Perder a un padre es un antes y un después.
No importa cuántos años tengas…
el día que él se va, sientes cómo algo dentro de ti se rompe para siempre.
No es solo la ausencia física.
Es su risa que ya no escuchas.
Su consejo que ya no puedes pedir.
Es ese lugar en la mesa, en la vida, en el alma… que queda vacío.
Un padre no es solo quien da la vida.
Es quien te enseña a vivirla, a levantarte, a resistir, a creer en ti.
Es quien, aunque no lo diga con palabras, te lo dice todo con actos.
Quien está incluso en sus silencios, y ama incluso cuando no sabe cómo expresarlo.
Cuando papá ya no está…
lo buscas en las decisiones difíciles,
en los logros que querías contarle,
en los días buenos, pero sobre todo en los días donde más lo necesitas.
Y sí… duele.
Duelen las fechas especiales.
Duele cada vez que algo te sale bien y quisieras verlo aplaudiendo.
Duele cuando los hijos preguntan por su abuelo.

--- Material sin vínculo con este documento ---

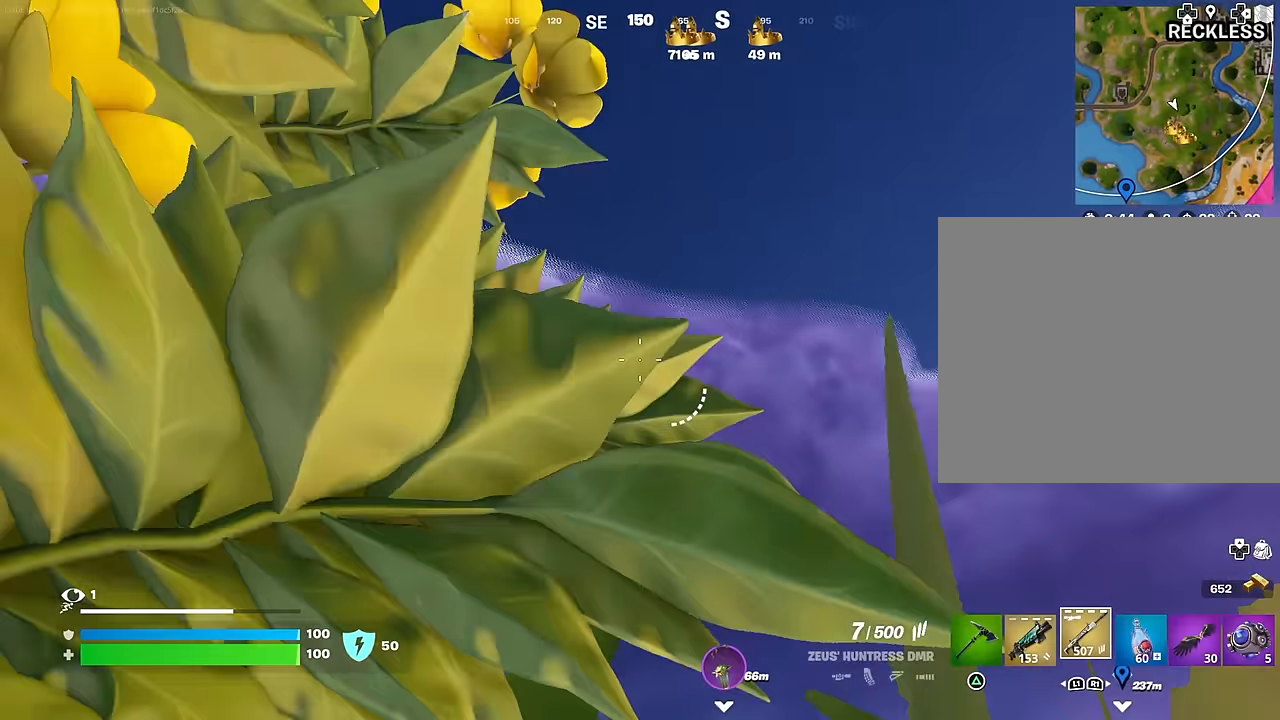
{"buttons": [], "left_stick": "up-right", "right_stick": "center", "events": [[83, "left_stick", "center"], [150, "left_stick", "right"], [350, "right_stick", "down-right"], [433, "left_stick", "up-right"], [433, "right_stick", "center"]]}
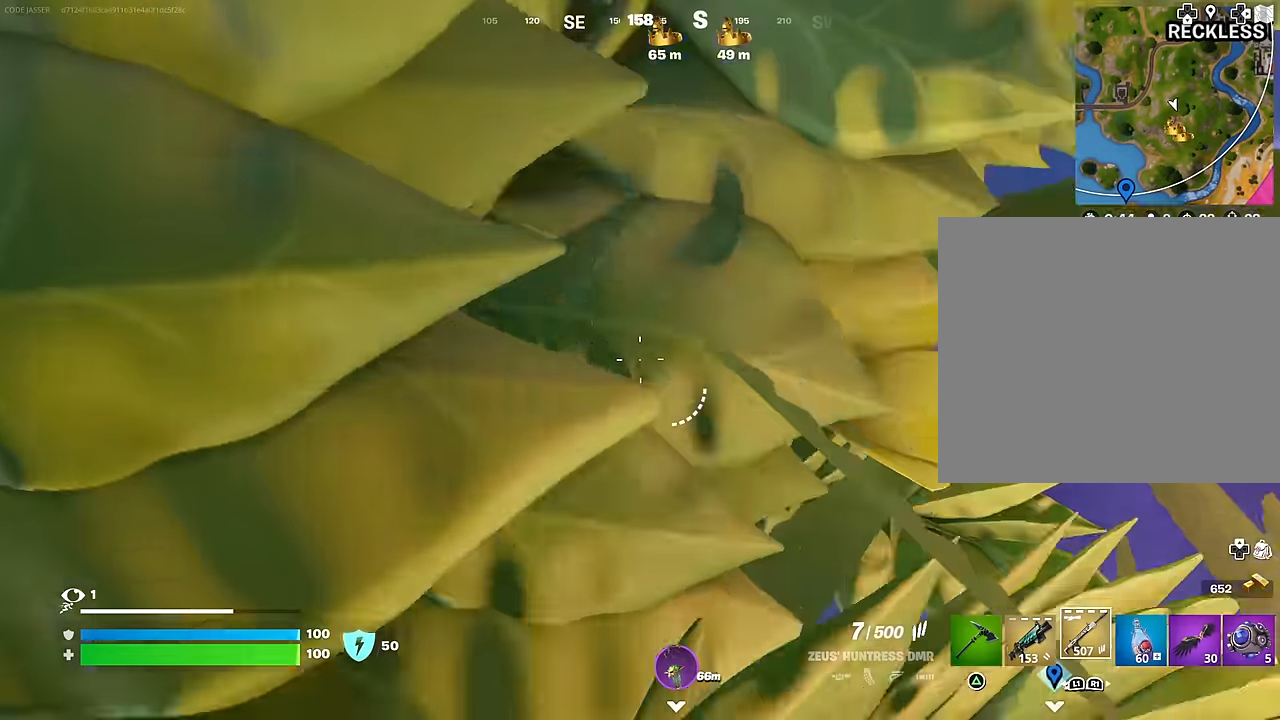
{"buttons": [], "left_stick": "center", "right_stick": "down", "events": [[467, "left_stick", "center"], [483, "right_stick", "down"]]}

Duele cuando su voz solo vive en tu memoria.
Pero su amor no muere.
Sigue latiendo en ti.
En los valores que sembró. En las palabras que te repetía.
En el ejemplo que dejó.
Porque un padre que amó de verdad… nunca se va del todo.
Vive en ti. En lo que haces. En cómo vives.
En cómo decides ser una mejor persona, porque sabes que eso lo haría sentirse orgulloso.
Así que no, papá no está físicamente.
Pero cada paso que das con coraje, cada vez que luchas, cada vez que eliges el bien…
lo estás honrando.
Papá siempre hará falta…
pero también, siempre estará presente.